[Stored entries]
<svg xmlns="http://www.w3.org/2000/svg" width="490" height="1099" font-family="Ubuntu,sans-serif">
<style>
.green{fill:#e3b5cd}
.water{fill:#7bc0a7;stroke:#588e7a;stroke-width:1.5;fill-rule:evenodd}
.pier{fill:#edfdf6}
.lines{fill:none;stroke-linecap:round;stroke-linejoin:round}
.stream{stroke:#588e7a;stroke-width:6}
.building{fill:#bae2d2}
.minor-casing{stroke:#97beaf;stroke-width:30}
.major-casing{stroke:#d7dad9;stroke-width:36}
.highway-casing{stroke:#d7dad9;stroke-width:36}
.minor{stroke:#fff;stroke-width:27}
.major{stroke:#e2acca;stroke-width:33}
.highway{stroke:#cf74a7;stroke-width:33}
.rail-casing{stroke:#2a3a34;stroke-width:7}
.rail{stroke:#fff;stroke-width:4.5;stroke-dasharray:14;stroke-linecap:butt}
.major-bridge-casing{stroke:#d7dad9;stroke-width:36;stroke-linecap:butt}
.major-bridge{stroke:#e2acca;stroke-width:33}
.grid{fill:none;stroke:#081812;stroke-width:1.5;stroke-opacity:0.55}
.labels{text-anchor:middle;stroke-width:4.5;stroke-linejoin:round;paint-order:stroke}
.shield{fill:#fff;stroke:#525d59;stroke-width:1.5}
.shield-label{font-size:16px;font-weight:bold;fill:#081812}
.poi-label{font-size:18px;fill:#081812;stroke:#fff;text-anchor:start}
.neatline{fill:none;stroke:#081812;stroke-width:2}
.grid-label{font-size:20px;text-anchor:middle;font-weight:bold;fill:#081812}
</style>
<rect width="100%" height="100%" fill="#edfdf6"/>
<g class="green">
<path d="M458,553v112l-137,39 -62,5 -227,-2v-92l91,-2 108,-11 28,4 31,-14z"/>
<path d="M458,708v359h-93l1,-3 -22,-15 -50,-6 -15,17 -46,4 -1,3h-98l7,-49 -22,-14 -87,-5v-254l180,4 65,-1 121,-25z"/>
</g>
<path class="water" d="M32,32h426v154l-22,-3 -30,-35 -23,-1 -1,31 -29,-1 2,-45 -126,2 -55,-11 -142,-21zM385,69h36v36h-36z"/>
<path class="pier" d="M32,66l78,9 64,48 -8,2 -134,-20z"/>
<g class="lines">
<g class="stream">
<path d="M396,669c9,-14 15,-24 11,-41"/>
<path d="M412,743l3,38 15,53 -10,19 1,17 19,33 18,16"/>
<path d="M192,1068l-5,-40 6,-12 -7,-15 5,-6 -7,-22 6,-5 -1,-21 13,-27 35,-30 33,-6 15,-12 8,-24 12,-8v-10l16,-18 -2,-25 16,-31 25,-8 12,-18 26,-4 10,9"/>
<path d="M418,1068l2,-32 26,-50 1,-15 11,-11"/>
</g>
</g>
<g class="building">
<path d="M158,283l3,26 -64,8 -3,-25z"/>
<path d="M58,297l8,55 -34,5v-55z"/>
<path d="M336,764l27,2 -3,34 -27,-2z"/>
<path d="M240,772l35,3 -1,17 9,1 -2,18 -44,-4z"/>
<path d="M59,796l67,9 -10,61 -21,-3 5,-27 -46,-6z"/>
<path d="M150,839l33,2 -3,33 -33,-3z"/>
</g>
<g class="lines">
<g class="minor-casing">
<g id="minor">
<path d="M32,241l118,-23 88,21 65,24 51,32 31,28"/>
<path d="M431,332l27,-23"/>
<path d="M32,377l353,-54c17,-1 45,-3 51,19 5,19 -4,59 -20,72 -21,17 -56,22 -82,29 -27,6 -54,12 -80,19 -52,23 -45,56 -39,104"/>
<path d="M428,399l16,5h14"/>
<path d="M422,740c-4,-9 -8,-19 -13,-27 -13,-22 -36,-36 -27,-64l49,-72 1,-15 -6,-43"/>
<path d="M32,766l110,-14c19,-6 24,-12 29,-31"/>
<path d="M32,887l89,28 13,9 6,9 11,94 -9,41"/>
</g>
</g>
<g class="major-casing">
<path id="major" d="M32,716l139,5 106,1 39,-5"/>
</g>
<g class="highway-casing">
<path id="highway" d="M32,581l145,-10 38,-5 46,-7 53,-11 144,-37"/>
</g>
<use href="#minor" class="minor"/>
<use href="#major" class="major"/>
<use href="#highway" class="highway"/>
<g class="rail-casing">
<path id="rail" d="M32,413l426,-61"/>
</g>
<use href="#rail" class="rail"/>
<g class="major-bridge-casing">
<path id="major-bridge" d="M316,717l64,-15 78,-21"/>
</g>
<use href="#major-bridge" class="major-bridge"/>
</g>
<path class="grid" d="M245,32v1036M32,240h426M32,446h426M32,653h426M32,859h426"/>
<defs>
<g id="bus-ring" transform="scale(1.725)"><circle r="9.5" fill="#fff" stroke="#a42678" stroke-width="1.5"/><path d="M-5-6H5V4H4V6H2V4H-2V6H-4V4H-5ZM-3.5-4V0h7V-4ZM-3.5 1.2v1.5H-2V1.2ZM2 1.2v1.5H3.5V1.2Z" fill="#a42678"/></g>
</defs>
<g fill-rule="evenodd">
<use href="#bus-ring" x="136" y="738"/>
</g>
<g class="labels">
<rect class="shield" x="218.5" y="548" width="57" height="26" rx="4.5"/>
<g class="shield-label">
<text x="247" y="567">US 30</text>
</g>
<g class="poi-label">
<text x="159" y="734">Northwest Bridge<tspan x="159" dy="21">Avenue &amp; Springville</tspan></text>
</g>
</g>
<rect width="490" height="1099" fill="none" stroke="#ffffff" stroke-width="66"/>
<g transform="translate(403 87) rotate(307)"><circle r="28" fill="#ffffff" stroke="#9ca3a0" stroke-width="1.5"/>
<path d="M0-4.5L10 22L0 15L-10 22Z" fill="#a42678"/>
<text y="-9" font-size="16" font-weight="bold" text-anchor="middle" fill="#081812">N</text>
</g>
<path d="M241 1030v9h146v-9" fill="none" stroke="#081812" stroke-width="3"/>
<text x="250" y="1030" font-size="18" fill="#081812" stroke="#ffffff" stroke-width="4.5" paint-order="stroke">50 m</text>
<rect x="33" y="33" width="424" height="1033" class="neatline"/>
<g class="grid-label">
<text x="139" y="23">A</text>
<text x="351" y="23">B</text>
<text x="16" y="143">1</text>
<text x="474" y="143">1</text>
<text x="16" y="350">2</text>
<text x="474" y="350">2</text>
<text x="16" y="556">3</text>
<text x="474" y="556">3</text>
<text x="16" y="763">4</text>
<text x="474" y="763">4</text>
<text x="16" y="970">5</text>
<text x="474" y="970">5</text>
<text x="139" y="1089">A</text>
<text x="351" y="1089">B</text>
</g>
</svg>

* * *

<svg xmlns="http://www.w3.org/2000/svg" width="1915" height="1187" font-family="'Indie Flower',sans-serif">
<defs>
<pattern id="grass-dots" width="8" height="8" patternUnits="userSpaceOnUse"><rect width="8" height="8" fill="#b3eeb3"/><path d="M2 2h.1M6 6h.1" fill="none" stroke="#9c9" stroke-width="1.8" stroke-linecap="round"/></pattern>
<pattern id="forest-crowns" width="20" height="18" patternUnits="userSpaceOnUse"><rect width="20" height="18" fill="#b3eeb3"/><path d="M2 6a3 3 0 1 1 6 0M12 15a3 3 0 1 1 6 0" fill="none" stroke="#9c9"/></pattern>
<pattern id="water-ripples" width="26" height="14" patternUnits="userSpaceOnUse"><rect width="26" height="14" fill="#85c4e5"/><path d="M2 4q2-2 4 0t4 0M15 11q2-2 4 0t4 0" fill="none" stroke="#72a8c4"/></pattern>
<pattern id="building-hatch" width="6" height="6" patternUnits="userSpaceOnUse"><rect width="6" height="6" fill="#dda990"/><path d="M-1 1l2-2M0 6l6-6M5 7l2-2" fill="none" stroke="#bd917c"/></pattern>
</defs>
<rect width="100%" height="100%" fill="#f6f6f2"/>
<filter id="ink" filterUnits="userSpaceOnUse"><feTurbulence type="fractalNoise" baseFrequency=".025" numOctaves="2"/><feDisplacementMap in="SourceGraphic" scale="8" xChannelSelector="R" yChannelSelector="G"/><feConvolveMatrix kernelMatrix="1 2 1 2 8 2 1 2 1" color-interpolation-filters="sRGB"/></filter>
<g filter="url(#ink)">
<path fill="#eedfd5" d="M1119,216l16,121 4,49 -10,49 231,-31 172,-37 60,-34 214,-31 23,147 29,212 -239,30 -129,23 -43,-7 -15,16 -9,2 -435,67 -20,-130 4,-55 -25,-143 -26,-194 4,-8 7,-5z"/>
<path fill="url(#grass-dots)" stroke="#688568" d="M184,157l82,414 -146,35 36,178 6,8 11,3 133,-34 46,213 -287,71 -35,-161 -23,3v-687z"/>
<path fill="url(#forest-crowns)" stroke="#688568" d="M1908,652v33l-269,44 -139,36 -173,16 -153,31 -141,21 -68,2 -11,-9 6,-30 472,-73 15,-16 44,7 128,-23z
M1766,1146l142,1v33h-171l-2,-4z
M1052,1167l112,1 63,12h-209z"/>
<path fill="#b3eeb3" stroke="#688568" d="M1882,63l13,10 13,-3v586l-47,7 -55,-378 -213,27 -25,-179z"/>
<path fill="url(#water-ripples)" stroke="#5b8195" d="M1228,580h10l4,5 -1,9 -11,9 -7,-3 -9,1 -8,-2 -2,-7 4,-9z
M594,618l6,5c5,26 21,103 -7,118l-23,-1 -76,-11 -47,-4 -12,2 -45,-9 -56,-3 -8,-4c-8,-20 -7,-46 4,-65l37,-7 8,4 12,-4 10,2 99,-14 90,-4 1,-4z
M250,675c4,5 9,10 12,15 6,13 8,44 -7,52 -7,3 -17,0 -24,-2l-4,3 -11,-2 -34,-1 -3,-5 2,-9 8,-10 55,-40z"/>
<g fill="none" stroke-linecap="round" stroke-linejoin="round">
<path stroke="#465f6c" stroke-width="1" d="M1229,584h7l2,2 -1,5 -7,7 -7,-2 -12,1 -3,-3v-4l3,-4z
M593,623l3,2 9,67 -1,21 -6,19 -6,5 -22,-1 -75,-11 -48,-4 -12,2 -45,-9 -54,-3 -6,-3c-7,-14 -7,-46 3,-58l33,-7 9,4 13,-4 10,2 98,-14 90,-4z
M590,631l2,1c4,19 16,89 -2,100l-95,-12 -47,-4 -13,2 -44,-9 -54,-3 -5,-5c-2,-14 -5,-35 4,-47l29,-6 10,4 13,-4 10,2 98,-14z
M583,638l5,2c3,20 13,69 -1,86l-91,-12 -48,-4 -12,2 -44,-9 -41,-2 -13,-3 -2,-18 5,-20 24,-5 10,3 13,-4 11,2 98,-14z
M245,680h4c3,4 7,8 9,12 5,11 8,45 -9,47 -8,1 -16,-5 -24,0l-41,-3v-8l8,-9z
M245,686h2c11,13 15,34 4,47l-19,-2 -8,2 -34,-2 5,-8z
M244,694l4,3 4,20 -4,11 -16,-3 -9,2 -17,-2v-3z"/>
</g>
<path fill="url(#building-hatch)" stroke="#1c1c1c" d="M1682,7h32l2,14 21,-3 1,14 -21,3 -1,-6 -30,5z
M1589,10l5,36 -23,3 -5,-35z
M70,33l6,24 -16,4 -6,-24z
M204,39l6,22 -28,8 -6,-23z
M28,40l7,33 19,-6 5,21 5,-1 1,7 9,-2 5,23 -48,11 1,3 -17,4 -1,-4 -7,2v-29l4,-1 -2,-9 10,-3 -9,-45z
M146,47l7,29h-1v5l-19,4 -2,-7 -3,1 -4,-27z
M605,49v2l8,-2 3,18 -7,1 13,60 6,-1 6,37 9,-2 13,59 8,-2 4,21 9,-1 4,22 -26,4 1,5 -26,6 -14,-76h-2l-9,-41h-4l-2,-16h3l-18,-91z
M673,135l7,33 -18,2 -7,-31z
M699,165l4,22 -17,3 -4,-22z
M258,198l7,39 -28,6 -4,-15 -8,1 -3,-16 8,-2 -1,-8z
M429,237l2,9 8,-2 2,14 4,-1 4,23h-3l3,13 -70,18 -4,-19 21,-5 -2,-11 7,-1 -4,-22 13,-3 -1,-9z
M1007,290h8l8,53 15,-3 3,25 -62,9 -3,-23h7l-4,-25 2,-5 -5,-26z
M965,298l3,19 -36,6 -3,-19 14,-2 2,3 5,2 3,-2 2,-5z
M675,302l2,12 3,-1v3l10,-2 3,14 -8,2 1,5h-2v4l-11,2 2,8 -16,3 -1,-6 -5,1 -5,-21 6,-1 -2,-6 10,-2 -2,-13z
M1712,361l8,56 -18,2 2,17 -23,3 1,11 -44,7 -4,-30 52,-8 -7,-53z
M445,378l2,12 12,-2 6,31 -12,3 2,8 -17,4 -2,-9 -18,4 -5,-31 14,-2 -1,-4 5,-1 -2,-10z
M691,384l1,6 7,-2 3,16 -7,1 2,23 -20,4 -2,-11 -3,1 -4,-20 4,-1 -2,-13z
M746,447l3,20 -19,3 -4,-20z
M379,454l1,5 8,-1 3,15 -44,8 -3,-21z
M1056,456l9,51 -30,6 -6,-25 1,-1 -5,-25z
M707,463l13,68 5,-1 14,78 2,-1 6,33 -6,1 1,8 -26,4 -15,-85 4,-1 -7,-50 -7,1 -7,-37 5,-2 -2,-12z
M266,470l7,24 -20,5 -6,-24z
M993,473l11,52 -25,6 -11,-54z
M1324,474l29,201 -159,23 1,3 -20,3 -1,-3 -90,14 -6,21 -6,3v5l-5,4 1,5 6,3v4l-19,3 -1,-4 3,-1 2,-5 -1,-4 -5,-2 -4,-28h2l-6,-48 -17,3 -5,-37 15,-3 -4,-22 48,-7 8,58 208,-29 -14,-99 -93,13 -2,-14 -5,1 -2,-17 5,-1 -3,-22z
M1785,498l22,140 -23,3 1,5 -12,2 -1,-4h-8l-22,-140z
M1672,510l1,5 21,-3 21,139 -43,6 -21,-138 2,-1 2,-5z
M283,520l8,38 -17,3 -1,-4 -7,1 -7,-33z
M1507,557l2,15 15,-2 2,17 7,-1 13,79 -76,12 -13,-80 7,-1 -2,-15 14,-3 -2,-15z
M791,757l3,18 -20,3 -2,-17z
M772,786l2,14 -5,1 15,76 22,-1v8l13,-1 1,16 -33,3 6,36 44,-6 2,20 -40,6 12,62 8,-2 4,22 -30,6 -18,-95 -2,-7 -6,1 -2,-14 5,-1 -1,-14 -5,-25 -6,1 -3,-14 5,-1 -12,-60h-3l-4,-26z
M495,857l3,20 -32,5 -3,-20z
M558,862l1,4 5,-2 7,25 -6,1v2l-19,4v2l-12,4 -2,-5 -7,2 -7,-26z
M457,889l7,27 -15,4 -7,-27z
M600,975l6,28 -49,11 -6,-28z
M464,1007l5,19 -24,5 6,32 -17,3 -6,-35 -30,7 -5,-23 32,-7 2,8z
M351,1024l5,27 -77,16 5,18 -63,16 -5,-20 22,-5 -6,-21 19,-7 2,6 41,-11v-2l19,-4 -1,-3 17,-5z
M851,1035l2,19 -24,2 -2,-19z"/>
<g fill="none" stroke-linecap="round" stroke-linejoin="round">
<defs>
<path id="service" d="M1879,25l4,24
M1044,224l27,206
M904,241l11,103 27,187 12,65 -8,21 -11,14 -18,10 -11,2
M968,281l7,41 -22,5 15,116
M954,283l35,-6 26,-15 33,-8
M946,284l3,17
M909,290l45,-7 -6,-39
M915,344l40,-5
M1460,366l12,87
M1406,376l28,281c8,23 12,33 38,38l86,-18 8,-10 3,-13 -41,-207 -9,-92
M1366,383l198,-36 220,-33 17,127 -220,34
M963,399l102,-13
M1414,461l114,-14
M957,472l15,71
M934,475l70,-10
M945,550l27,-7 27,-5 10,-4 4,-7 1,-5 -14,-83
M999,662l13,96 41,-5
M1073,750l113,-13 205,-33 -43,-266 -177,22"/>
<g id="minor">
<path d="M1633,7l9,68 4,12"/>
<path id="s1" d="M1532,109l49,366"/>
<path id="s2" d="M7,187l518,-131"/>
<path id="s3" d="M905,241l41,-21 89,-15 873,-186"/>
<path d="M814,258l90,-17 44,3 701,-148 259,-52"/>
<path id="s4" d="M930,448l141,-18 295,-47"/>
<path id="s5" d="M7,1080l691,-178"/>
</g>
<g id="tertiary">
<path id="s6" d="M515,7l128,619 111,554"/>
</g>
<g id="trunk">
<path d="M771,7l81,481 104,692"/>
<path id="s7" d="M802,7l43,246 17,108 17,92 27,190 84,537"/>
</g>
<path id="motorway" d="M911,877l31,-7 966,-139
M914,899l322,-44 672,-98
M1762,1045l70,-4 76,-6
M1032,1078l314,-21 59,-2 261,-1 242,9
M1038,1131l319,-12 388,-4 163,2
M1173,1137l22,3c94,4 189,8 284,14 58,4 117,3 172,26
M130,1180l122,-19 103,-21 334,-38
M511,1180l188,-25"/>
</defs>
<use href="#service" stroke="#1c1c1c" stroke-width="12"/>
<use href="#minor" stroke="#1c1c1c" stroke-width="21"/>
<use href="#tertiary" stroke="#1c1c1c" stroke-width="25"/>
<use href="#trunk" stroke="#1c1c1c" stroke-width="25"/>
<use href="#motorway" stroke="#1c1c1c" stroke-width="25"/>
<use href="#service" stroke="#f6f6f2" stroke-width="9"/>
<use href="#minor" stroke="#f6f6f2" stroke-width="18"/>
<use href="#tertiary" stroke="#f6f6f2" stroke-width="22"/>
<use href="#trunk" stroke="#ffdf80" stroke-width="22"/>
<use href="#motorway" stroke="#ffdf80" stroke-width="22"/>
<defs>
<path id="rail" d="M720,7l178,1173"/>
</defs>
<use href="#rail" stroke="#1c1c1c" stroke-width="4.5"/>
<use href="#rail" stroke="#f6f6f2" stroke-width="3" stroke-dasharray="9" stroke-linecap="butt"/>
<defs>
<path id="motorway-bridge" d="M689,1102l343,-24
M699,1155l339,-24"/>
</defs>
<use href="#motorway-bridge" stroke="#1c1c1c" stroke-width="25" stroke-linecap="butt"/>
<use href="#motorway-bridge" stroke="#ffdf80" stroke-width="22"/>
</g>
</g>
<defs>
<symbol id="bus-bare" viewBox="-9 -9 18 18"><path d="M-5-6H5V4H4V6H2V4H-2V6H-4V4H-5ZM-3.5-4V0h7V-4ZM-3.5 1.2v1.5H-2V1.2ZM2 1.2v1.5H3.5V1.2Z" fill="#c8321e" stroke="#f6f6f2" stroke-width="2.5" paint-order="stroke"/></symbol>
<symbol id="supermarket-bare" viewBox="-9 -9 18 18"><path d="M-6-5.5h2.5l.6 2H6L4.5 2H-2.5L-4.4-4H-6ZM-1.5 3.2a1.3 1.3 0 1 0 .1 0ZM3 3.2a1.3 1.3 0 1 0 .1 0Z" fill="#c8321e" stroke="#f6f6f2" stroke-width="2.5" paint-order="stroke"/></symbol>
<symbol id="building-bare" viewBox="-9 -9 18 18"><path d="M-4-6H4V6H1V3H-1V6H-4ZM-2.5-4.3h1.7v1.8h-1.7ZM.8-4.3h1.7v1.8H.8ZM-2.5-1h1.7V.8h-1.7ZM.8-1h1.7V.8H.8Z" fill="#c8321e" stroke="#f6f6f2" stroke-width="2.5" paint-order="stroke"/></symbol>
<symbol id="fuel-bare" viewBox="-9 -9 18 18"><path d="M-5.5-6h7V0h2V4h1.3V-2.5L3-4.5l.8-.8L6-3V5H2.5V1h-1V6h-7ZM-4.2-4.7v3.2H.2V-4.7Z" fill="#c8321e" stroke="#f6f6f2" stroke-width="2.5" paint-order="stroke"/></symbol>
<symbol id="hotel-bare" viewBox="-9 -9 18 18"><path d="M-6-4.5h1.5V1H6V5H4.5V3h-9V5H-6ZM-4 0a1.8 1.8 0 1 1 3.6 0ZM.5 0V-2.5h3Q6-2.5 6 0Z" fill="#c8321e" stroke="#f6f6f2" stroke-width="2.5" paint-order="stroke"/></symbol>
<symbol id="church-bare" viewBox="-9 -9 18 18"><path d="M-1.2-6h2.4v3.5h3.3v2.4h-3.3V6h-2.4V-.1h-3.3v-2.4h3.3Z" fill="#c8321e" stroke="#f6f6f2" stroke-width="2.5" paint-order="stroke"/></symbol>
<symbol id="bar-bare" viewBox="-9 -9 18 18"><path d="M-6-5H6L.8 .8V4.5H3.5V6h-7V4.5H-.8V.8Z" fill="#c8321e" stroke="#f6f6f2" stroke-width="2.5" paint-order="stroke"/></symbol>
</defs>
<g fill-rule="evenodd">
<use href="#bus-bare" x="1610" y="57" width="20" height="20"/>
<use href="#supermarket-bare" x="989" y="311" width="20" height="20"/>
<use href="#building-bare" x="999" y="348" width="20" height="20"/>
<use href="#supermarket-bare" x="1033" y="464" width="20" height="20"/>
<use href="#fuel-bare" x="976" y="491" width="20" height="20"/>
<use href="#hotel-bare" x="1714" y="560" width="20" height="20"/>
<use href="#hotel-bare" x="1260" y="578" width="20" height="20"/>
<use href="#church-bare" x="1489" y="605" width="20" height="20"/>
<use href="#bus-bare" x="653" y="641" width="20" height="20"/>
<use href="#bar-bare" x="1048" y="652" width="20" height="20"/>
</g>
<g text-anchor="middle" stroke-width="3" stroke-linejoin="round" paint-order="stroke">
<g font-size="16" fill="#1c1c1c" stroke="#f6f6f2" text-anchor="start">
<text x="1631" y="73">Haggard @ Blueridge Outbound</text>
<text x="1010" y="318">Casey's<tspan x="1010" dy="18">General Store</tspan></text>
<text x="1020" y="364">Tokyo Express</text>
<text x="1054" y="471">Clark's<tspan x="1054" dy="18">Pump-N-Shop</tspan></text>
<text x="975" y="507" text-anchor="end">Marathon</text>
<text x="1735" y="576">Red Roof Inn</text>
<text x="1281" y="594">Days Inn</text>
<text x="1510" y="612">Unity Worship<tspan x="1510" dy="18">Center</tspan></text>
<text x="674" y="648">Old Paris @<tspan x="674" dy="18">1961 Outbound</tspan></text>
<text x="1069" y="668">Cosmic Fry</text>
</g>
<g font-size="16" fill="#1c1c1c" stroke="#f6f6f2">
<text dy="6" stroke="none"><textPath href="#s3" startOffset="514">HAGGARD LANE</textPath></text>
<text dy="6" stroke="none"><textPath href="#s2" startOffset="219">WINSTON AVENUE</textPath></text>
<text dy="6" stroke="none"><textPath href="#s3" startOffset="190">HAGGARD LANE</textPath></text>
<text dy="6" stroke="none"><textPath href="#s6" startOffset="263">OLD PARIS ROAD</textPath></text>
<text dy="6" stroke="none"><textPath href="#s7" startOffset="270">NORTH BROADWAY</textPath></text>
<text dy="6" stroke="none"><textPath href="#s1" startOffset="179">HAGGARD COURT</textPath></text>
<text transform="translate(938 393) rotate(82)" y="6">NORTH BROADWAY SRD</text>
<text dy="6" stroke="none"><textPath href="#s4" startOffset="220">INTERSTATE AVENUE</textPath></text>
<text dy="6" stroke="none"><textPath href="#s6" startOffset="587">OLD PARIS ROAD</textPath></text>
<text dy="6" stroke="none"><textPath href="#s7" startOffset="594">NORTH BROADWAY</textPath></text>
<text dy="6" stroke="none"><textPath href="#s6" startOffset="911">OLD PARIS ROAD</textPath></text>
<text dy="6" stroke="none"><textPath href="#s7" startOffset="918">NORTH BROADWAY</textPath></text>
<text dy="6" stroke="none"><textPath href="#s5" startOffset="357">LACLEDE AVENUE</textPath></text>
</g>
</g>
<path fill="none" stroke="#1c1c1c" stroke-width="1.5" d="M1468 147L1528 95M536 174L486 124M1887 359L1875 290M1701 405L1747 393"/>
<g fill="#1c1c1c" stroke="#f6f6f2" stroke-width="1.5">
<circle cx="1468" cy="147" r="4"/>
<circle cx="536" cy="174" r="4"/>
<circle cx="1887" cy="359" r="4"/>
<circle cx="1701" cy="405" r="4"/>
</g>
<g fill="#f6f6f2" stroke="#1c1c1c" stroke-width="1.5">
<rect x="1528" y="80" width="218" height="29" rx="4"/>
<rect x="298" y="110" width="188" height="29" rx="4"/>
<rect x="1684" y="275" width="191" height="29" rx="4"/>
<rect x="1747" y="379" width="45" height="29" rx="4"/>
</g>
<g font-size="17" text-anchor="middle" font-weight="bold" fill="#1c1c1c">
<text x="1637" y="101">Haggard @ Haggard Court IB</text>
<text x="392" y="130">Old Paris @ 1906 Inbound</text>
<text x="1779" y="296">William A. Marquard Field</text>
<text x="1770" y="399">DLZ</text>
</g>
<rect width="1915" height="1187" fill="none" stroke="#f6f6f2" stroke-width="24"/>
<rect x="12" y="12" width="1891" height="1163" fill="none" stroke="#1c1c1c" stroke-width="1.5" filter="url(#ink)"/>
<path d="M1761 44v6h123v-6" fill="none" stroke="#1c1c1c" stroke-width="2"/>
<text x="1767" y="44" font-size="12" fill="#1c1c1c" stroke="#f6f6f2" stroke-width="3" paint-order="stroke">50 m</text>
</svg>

## [What the exercise asks]
Retype only the stretch of lines above starting at the one with "M1712,361l8,56 -18,2 2,17" and stopping at the one with "M904,241l11,103 27,187 12,65", exactly as written, with both kept.

## [Answer area]
M1712,361l8,56 -18,2 2,17 -23,3 1,11 -44,7 -4,-30 52,-8 -7,-53z
M445,378l2,12 12,-2 6,31 -12,3 2,8 -17,4 -2,-9 -18,4 -5,-31 14,-2 -1,-4 5,-1 -2,-10z
M691,384l1,6 7,-2 3,16 -7,1 2,23 -20,4 -2,-11 -3,1 -4,-20 4,-1 -2,-13z
M746,447l3,20 -19,3 -4,-20z
M379,454l1,5 8,-1 3,15 -44,8 -3,-21z
M1056,456l9,51 -30,6 -6,-25 1,-1 -5,-25z
M707,463l13,68 5,-1 14,78 2,-1 6,33 -6,1 1,8 -26,4 -15,-85 4,-1 -7,-50 -7,1 -7,-37 5,-2 -2,-12z
M266,470l7,24 -20,5 -6,-24z
M993,473l11,52 -25,6 -11,-54z
M1324,474l29,201 -159,23 1,3 -20,3 -1,-3 -90,14 -6,21 -6,3v5l-5,4 1,5 6,3v4l-19,3 -1,-4 3,-1 2,-5 -1,-4 -5,-2 -4,-28h2l-6,-48 -17,3 -5,-37 15,-3 -4,-22 48,-7 8,58 208,-29 -14,-99 -93,13 -2,-14 -5,1 -2,-17 5,-1 -3,-22z
M1785,498l22,140 -23,3 1,5 -12,2 -1,-4h-8l-22,-140z
M1672,510l1,5 21,-3 21,139 -43,6 -21,-138 2,-1 2,-5z
M283,520l8,38 -17,3 -1,-4 -7,1 -7,-33z
M1507,557l2,15 15,-2 2,17 7,-1 13,79 -76,12 -13,-80 7,-1 -2,-15 14,-3 -2,-15z
M791,757l3,18 -20,3 -2,-17z
M772,786l2,14 -5,1 15,76 22,-1v8l13,-1 1,16 -33,3 6,36 44,-6 2,20 -40,6 12,62 8,-2 4,22 -30,6 -18,-95 -2,-7 -6,1 -2,-14 5,-1 -1,-14 -5,-25 -6,1 -3,-14 5,-1 -12,-60h-3l-4,-26z
M495,857l3,20 -32,5 -3,-20z
M558,862l1,4 5,-2 7,25 -6,1v2l-19,4v2l-12,4 -2,-5 -7,2 -7,-26z
M457,889l7,27 -15,4 -7,-27z
M600,975l6,28 -49,11 -6,-28z
M464,1007l5,19 -24,5 6,32 -17,3 -6,-35 -30,7 -5,-23 32,-7 2,8z
M351,1024l5,27 -77,16 5,18 -63,16 -5,-20 22,-5 -6,-21 19,-7 2,6 41,-11v-2l19,-4 -1,-3 17,-5z
M851,1035l2,19 -24,2 -2,-19z"/>
<g fill="none" stroke-linecap="round" stroke-linejoin="round">
<defs>
<path id="service" d="M1879,25l4,24
M1044,224l27,206
M904,241l11,103 27,187 12,65 -8,21 -11,14 -18,10 -11,2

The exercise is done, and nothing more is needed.